### Document text

What a nation imagines on the map is a marker of what that nation considers important. This in turn shapes the decisions of leaders, the destiny of nations, strategy itself. Maps are about power. How leaders define regions can affect their allocation of resources and attention; the ranking of friends and foes; who is invited and who is overlooked at the top tables of diplomacy; what gets talked about, what gets done, and what gets forgotten. A sense of shared geography or ‘regionalism’ can shape international cooperation and institutions, privileging some nations and diminishing others. For instance, the late-20th-century notion of the Asia-Pacific and an East Asian hemisphere excluded India at the very time Asia’s second-most populous country was opening up and looking east. This was not just unfair; it was untenable. The Indo-Pacific fixes that, although it is important to correct the assumption that this way of seeing the world is all about India: it is principally about recognising and responding to China’s widening strategic horizons.
There is no one right or permanent way of framing the world – nations choose maps that help them simplify things, make sense of a complex reality and above all serve their interests at a given time. For the moment, a Chinese description of much of the world as simply ‘the Belt and Road’ has become common parlance, though the meaning and purpose of this term is changeable, opaque and entwined with China’s interests. For a long time, people have been accustomed to labels such as the Asia-Pacific, East Asia, South Asia and Southeast Asia, Europe, the North Atlantic, Eurasia and so on. Of an earlier set of politically loaded labels for Asia, the Far East and Near East are less recognised today, but the Middle East has endured.
These are all geographic constructs – invented terms that powerful states have at some time consecrated, with a self-centred political purpose.7 Even Asia is not originally an Asian framework, but a term Europeans concocted and adjusted for their own reasons. Its imagined boundaries keep shifting. Asia began in ancient times as an Athenian label for everything east of Greece. In the 1820s, only half in jest, Austrian imperial statesman Metternich put the Europe–Asia boundary somewhere between Vienna and Budapest. In 2014, China hosted a conference that called for Asians alone to determine Asia’s future, but with an interesting catch: its member states included the likes of Russia and Egypt, friends of China that are not categorically Asian, yet not Indonesia and Japan, unquestionably Asian countries but also powers that could make life difficult for China in the future.8
Like previous mental maps, the Indo-Pacific is in some ways artificial and contingent. But it suits the times: a 21st century of maritime connectivity and a geopolitics that is many-sided or, as the diplomats say, multipolar. A decade ago, the Indo-Pacific was almost unheard of in the discourse of international relations. Today we are seeing a contest of ideas in the mental maps of Asia being simplified down to the big two: China’s Belt and Road versus the Indo-Pacific, championed in various forms by such countries as Japan, India, Australia, Indonesia, France and, as it gathers its wits, the United States. Other nations are seeking to understand both concepts and identify how they can leverage, adjust, resist or evade them.

######

▶ **Actions to take**:
1. According to the text on the Indo-Pacific, where did Metternich place the boundary between Europe and Asia in the 1820s?
2. Reproduce word for word the portion of the text on the Indo-Pacific that begins at the words "There is no" and ends after "East has endured.".
3. Write the next part of the text on the Indo-Pacific, picking up after its final sentence.
You won't need the material that comes after this text.

### Given records

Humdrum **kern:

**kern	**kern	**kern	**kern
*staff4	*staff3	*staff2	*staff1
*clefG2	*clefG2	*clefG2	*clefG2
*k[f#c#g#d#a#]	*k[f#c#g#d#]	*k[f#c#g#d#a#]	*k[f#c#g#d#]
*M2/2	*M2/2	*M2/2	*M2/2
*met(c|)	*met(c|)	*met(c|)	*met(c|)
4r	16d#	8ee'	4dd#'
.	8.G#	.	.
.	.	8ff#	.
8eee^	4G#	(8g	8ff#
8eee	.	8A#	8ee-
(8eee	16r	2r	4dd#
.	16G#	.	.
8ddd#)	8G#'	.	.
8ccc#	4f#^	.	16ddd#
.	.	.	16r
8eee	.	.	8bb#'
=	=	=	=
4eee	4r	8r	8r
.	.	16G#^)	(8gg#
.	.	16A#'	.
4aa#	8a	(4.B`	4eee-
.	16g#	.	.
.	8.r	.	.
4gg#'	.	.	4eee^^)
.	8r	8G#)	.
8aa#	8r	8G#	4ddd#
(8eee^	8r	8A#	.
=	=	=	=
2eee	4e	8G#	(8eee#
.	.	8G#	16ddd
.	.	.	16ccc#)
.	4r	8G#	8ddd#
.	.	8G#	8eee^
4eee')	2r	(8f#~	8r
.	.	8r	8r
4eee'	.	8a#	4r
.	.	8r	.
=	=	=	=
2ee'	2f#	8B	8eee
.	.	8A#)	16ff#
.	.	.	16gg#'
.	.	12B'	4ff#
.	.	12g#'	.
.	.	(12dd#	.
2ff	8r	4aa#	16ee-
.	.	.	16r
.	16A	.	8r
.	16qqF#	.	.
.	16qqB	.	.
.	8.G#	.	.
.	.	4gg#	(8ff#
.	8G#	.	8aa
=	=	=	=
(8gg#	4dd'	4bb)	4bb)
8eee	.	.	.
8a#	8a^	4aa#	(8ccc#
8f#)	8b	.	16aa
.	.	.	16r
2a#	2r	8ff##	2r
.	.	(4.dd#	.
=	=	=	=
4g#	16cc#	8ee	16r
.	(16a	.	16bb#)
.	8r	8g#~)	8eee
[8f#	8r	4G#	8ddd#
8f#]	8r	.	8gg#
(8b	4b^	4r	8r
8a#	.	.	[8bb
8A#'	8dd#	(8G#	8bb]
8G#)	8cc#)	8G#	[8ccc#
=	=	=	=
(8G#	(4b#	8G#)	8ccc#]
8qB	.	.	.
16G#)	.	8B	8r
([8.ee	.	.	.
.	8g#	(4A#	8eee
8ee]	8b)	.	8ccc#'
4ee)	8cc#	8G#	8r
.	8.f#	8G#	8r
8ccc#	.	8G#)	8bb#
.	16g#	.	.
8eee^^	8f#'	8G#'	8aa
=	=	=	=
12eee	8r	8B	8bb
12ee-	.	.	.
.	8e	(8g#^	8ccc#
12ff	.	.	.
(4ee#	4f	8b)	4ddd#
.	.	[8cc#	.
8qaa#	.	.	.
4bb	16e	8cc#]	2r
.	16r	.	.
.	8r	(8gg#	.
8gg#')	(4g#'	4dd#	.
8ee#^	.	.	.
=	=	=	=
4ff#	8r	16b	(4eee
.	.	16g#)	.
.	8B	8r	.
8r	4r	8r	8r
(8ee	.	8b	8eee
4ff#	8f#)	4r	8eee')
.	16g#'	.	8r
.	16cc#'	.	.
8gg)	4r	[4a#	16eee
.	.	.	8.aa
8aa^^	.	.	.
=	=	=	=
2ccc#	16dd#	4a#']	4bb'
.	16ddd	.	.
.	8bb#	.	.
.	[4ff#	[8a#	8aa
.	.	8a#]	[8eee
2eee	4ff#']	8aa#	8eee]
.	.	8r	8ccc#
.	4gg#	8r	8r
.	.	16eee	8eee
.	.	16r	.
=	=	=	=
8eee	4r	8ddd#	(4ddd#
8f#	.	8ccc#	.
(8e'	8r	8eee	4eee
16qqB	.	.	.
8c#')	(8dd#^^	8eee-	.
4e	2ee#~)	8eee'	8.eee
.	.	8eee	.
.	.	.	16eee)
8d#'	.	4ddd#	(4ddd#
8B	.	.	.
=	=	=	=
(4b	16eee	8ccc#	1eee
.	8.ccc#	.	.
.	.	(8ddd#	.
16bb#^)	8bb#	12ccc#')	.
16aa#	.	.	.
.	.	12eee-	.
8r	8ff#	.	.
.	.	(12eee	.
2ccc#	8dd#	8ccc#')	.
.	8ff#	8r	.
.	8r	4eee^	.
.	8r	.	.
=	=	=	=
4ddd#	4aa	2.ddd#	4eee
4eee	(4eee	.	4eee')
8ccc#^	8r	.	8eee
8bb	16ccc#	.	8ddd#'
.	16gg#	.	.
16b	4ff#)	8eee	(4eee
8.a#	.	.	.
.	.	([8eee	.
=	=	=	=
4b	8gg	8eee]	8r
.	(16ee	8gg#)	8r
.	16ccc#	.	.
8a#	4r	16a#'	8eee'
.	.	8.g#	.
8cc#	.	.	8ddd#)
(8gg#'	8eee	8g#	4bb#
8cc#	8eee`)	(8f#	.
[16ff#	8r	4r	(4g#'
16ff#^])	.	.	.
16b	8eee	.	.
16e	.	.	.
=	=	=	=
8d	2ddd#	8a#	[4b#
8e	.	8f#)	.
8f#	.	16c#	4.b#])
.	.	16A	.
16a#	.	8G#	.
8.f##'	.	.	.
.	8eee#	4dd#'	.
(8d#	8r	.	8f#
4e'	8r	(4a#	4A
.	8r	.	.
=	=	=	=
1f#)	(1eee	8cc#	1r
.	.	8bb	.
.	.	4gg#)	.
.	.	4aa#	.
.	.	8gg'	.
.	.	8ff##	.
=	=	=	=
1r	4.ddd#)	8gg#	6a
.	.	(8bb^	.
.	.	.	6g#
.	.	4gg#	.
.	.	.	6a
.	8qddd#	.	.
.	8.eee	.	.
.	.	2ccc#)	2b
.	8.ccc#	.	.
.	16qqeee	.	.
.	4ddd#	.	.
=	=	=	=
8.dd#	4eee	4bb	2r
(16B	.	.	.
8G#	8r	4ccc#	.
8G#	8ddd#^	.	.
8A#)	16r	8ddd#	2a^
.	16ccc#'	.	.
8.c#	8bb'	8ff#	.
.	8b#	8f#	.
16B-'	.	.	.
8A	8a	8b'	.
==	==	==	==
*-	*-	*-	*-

######

▶ **Answers to the exercise**:
1. Somewhere between Vienna and Budapest.

2.
There is no one right or permanent way of framing the world – nations choose maps that help them simplify things, make sense of a complex reality and above all serve their interests at a given time. For the moment, a Chinese description of much of the world as simply ‘the Belt and Road’ has become common parlance, though the meaning and purpose of this term is changeable, opaque and entwined with China’s interests. For a long time, people have been accustomed to labels such as the Asia-Pacific, East Asia, South Asia and Southeast Asia, Europe, the North Atlantic, Eurasia and so on. Of an earlier set of politically loaded labels for Asia, the Far East and Near East are less recognised today, but the Middle East has endured.

3.
The term Indo-Pacific has thus become code for certain decisions of consequence. In part, it is a message to a rising China that it cannot expect others to accept its self-image as the centre of the region and the world. But it is also a message to America. It is a signal that China and America are not the only two nations that count, a reminder of the need to avoid the psychological trap of what veteran Singaporean diplomat Bilahari Kausikan calls ‘false binaries’ – such as the insistence that everything boils down to choosing between China as the future and America as the past.9
Of course, simple binary choices are a tempting way to make sense of some of the more mind-numbing headline statistics about the sheer size of the Chinese and American economies. In isolation, such data tells a compelling story: that China has either already overtaken America as the world’s largest economy, or soon will, and not much else matters.10 But it is illuminating to play with some other numbers – statistics that embed the two leading powers in a system of many substantial nations, the region we now call the Indo-Pacific.
This complex reality includes many ‘middle players’: significant countries that are neither China nor the United States. It is a core contention of this book that, working together, the region’s middle players can affect the balance of power, even assuming a diminished role for America. Consider, for instance, the possibility of a different quadrilateral: Japan, India, Indonesia and Australia. All four have serious differences with China and reasonable (and generally growing) convergences with each other when it comes to their national security. They happen to be champions of an emerging Indo-Pacific worldview. And they are hardly passive or lightweight nations. In 2018, the four had a combined population of 1.75 billion, a combined gross domestic product, or GDP (measured by purchasing power parity, or PPP, terms), of US$21 trillion, and combined defence expenditure of US$147 billion. By contrast, the United States has a population of 327.4 million, a GDP of US$20.49 trillion and defence spending of US$649 billion. For its part, China’s population is 1.39 billion, its economy US$25 trillion and its defence budget US$250 billion.11 (This assumes, of course, that official Chinese statistics about economic growth and population size are not inflated, and there is reason for doubt.12)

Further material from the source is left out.